« Ornitho-logis : Nos voisins à plumes » 🐦
Cette ville, autrefois inhabitable et hostile, je l'ai quittée depuis de nombreux printemps. Tout y paraît terne, morne, sans vie ; le goudron et le béton ont remplacé les espaces verts. Rien n'y pousse, ni n'y prospère. L'Homme y règne en maître tout-puissant et destructeur, éradiquant le moindre végétal ou animal qu'il déclare comme nuisibles. La ville est à son image, c’est-à-dire créée par et pour les Hommes. Où sont passés les fleurs qui coloraient les plate-bandes, les insectes qui volètent librement, les oiseaux qui gazouillent entre eux avec entrain ?
L'hiver a été rude, heureusement, le soleil printanier pointe enfin le bout de son nez. Je suis à la recherche d'un endroit où nicher et m'occuper de mes futurs oisillons.

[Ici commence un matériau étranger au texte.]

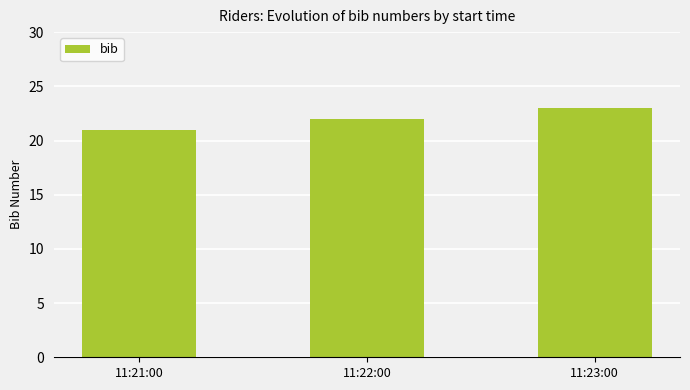

What is the sum of all values?

66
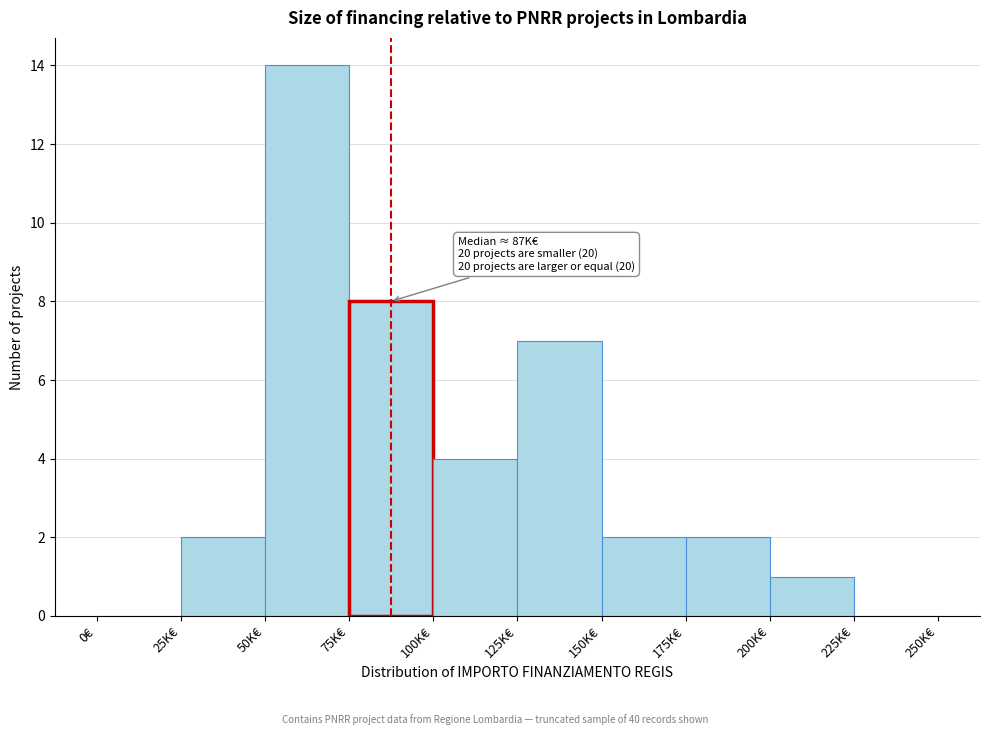

Reading left to right, transcribe all the data shown in this chart.

0€=0	25K€=2	50K€=14	75K€=8	100K€=4	125K€=7	150K€=2	175K€=2	200K€=1	225K€=0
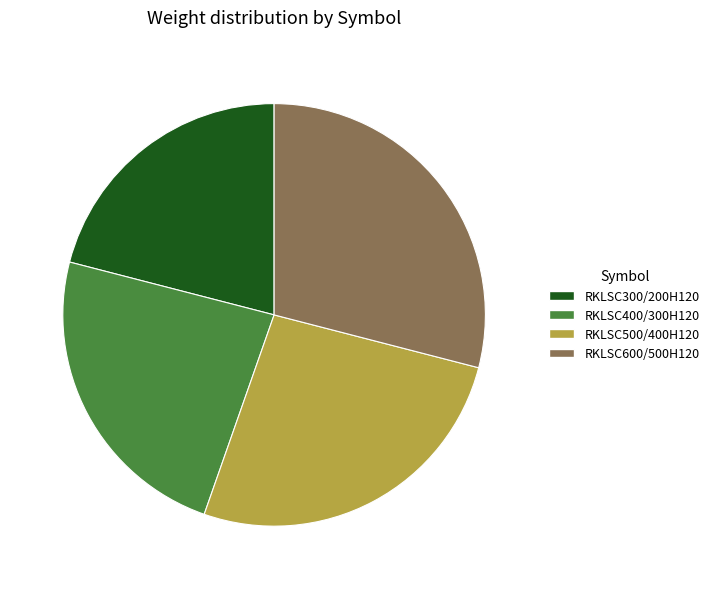

What is the smallest slice in the pie chart?

RKLSC300/200H120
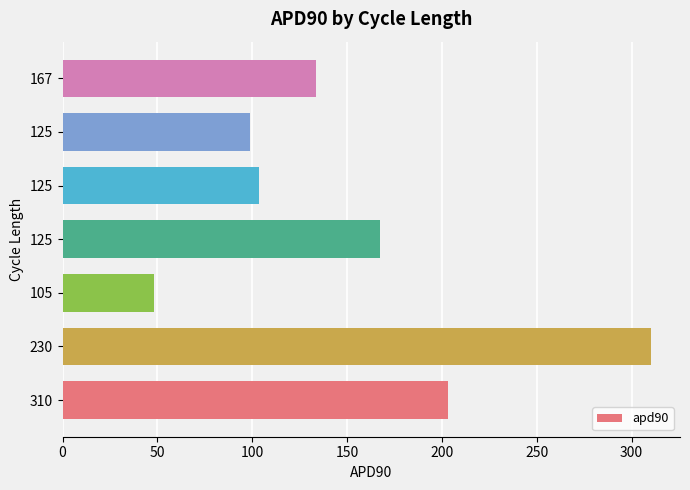

How many data points does each series have?

7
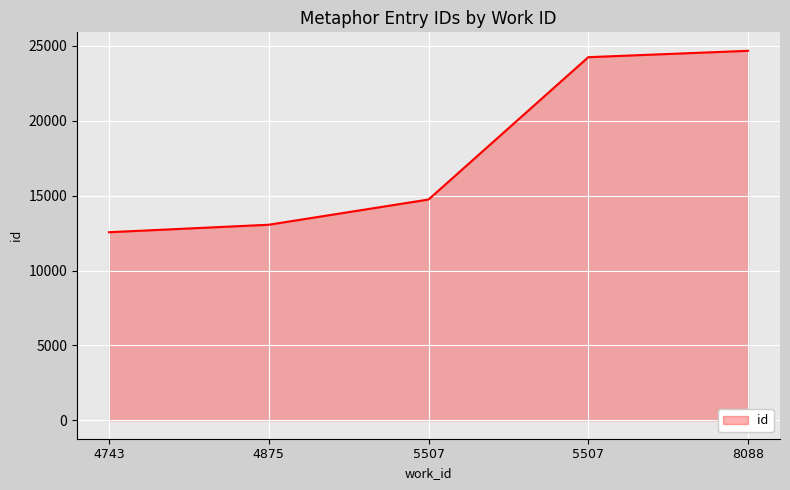

Approximately how many times larger is the value at 5507 compared to 8088?

0.6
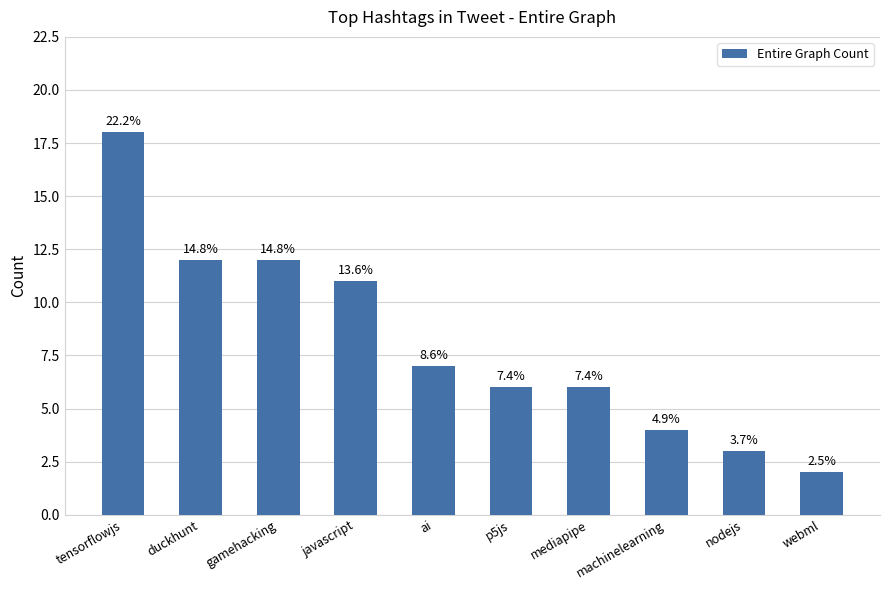

List the labels in order of value, largest first.

tensorflowjs, duckhunt, gamehacking, javascript, ai, p5js, mediapipe, machinelearning, nodejs, webml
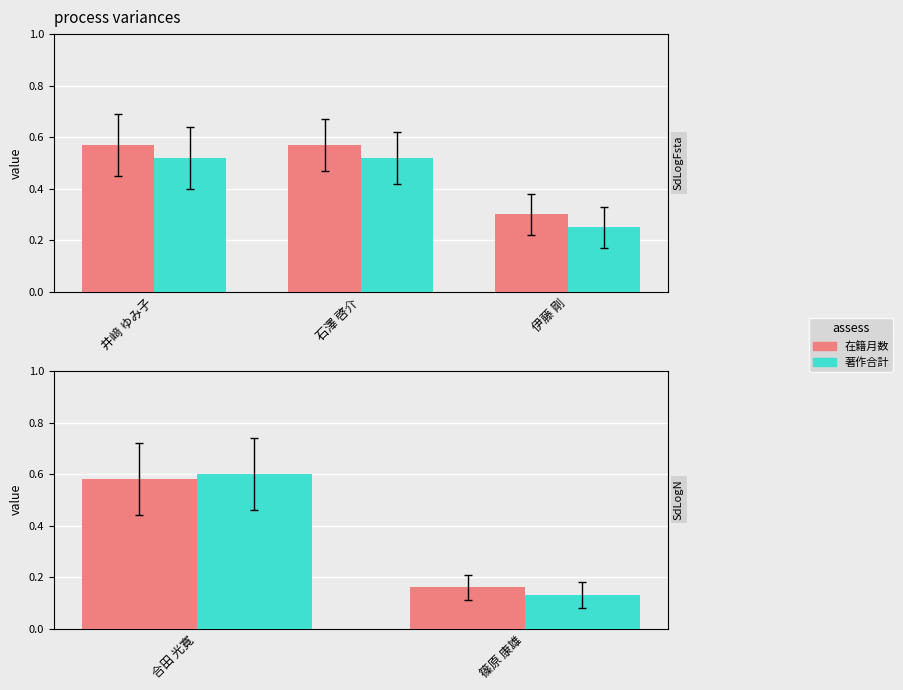

What are all the series names shown in the legend?

在籍月数, 著作合計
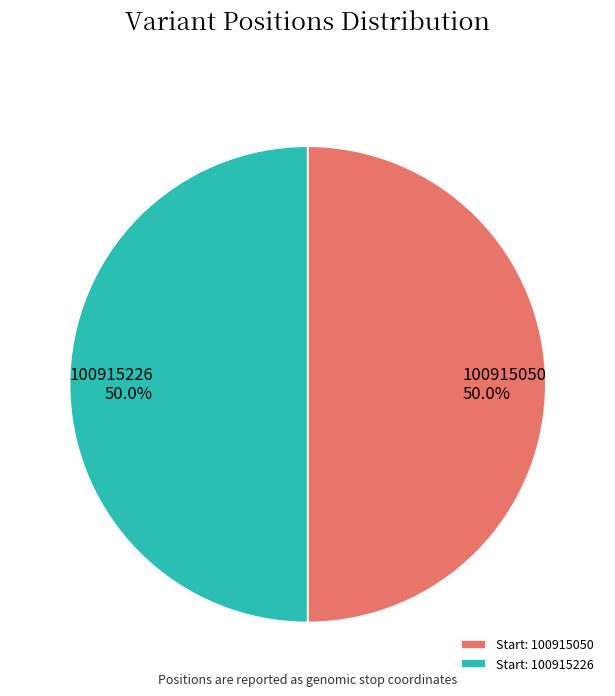

Approximately how many times larger is the value at 100915050 compared to 100915226?

1.0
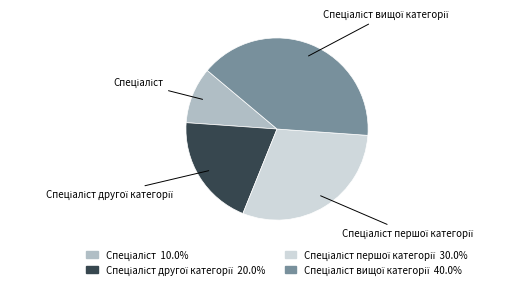

How many segments does this pie chart have?

4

Certains aspects de cette ville sont restés les mêmes, d'autres ont changé. Le long d'un mur qui auparavant était gris et repoussant, un nouveau dispositif a vu le jour, à mon plus grand étonnement. On peut y observer des modules en céramique creux, où poussent des fleurs mellifères, riches en nectar. Les insectes pollinisateurs se délectent de ces plantes, tandis que plusieurs espèces oiseaux ont élu domicile dans les nichoirs accrochés au mur.
C’est comme si la ville vivait enfin. Les humains y habitent toujours, mais le printemps n’est plus silencieux comme avant, les oiseaux osent exister, leurs chants ne sont plus couverts par le bruit incessant des voitures.
Ce que je vous raconte ici, de mon point de vue de simple moineau domestique, c’est description d’une ville qui paraît certes utopique, dans un futur pourtant assurément proche et atteignable. Humains et biodiversité peuvent tout à fait cohabiter en milieu urbain, faisons en sorte que cela puisse être possible en leur aménageant un espace dédié en prenant appui sur le bâti déjà existant.
L'architecture en ville est, le plus souvent, pensée uniquement par et pour les Hommes. Et si nous y accueillions les oiseaux qui nous entourent ? Le déclin des oiseaux et des insectes est une des causes des activités humaines. En milieu urbain, nous cherchons à éliminer systématiquement toute forme de vie considérée comme "nuisible", en y installant différents dispositifs. Notamment : pics anti-oiseaux, façades rénovées dépourvues d'anfractuosités où les oiseaux cavernicoles pouvaient nicher auparavant, ou encore utilisation de produits phytosanitaires, véritables poisons à retardement. En effet, les pesticides se révèlent nocifs pour toute forme de biodiversité : à la fois pour les fleurs, les insectes qui butinent ces fleurs, et finalement les oiseaux qui se nourrissent de ces insectes...
Nous oublions parfois aussi le fait que nous vivons avec des oiseaux en ville. Pourtant, l’accès à la nature est un besoin vital pour l’Homme, contribuant à son bien-être général. Selon de nombreuses études, les chants d’oiseaux nous apaisent. Pouvons-nous faire en sorte d’éviter que les printemps deviennent silencieux, comme le souligne Rachel Carson, figure emblématique des débuts du mouvement écologiste dans les années 50 ?
Le projet « Ornitho-logis » cherche à employer la verticalité présente en ville, en particulier sur le bâti, afin de favoriser un cercle vertueux de biodiversité. Cette idée a pris racine dans le principe des murs biodiversitaires déjà existants, à l’image de ceux conçus par Chartier Dalix, ou encore celui disposé au Musée du Quai Branly.
Chaque élément architectural a sa propre fonction : soit pour les oiseaux, les insectes ou les plantes. Inspirés des parements et des briques, ces modules peuvent être accrochés aux murs à l’aide de crochets, ce qui évite les abîmer. Ce dispositif peut en effet être aisément enlevé et déplacé ailleurs.
La céramique, matériau résistant et polyvalent, se prête bien à cet usage. La faïence, poreuse, permet de garder l’humidité pour que le végétal prospère. Quant au grès, il tient particulièrement bien aux variations de températures, ce qui lui évite d’éclater sous le gel hivernal, et garder la fraîcheur lors de la chaleur estivale.